Ms Dent told the program that he tried to touch her every chance he got and she felt like she wasn’t able to react negatively.
“I didn’t jump or move or anything like that, because it’s my job as a make-up artist to not upset the talent,” she said.
“So if I had said something to him or, you know, slapped his hand away – which I might add is not what we did in 1986, it was not acceptable behaviour for women to stand up for themselves like that, they had to cop it on the chin and grin and bear it and be polite.”
When Ms Dent told a colleague about her day with the “dirty old man” she was told that it was a common occurrence and had even earnt him the nickname “The Octopus”.
“She said ‘He does that sort of thing all the time to make-up artists and he doesn’t keep his hands to himself. He’s like an octopus but because he puts his hands everywhere’,” Ms Dent said.
So in 2013 when Harris was charged with multiple indecent assaults, Ms Dent made the decision to help put him behind bars.
She contacted the British Police to see what she could do to help and eventually ended up giving evidence during the trial, telling the court about the day she spent with Harris.
“I came forward for the women who were little girls when they were molested by Rolf Harris,” she said.
“All I had to do was tell the truth about a man who couldn’t keep his hands off me, and what it was like and how he behaved.”

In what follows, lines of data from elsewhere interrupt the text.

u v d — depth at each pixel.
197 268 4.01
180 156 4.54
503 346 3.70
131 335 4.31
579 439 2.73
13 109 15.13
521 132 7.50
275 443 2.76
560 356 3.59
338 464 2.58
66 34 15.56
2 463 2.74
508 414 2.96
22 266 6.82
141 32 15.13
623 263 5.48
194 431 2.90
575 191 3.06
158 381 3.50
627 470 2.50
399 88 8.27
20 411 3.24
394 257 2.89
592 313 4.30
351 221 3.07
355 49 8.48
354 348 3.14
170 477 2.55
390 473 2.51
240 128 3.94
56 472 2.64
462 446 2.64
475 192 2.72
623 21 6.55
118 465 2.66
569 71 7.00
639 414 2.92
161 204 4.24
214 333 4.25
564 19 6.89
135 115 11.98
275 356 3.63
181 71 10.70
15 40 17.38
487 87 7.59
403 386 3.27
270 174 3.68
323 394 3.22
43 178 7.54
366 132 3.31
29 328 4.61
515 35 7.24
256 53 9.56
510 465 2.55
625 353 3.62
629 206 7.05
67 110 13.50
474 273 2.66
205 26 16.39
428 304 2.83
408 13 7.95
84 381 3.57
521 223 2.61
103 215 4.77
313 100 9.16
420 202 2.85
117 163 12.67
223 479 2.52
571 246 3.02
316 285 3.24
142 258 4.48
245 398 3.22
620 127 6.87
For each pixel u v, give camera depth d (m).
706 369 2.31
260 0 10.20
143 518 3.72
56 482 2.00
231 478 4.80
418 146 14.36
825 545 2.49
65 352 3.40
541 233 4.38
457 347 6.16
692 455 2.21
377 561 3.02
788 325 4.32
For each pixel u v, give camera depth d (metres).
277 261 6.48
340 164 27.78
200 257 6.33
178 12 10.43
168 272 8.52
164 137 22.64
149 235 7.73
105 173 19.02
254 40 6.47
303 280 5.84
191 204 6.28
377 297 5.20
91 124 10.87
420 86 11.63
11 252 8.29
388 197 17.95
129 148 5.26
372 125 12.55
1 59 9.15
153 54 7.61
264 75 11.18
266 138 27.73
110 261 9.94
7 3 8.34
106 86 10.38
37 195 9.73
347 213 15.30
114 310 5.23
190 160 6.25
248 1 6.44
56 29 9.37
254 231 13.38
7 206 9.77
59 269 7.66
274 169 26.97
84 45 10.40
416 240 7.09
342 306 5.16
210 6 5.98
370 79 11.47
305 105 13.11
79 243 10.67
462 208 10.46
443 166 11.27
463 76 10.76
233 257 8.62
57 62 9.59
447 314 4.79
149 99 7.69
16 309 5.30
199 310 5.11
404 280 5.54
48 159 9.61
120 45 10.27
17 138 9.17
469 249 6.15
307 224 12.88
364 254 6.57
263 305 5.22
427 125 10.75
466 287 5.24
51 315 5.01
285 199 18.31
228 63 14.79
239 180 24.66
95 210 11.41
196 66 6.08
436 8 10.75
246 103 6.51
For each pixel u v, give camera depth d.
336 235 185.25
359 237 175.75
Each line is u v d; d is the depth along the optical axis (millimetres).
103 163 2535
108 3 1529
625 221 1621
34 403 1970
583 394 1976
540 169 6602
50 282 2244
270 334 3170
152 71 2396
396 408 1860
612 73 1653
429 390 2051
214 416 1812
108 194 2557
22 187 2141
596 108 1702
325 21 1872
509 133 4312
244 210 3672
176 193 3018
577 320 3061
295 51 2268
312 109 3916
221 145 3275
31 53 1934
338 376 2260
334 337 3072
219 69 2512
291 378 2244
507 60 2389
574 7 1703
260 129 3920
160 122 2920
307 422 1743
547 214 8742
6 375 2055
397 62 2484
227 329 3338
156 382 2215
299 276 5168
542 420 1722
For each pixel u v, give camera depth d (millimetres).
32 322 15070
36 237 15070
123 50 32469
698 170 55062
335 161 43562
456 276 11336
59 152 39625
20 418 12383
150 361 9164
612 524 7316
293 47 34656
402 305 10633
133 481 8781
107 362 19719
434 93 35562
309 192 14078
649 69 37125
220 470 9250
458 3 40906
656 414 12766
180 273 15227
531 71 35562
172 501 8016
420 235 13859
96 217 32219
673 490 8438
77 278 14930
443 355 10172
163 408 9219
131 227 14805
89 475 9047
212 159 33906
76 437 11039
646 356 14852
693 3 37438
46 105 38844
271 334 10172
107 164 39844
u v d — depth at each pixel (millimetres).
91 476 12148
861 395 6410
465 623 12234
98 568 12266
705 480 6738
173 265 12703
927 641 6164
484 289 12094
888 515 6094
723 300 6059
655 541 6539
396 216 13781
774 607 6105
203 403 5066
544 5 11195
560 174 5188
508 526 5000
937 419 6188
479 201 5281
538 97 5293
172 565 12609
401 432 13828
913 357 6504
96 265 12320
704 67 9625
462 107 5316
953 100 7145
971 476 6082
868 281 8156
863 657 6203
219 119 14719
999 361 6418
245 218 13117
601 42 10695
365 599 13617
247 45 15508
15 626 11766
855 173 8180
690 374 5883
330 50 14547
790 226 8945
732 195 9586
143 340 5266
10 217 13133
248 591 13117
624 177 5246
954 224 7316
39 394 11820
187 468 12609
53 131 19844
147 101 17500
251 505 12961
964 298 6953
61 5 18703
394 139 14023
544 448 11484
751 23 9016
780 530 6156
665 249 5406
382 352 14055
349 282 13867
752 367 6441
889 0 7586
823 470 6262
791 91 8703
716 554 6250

Ms Dent said there were women from four or five different countries who had very similar stories to her own.
Harris has denied the allegations.
Ms Dent was “thrilled” when he was found guilty and has since written a book about her experience, titled Staring Down Rolf Harris.
She said she wants to encourage and empower other women to come forward and speak out about these types of experiences.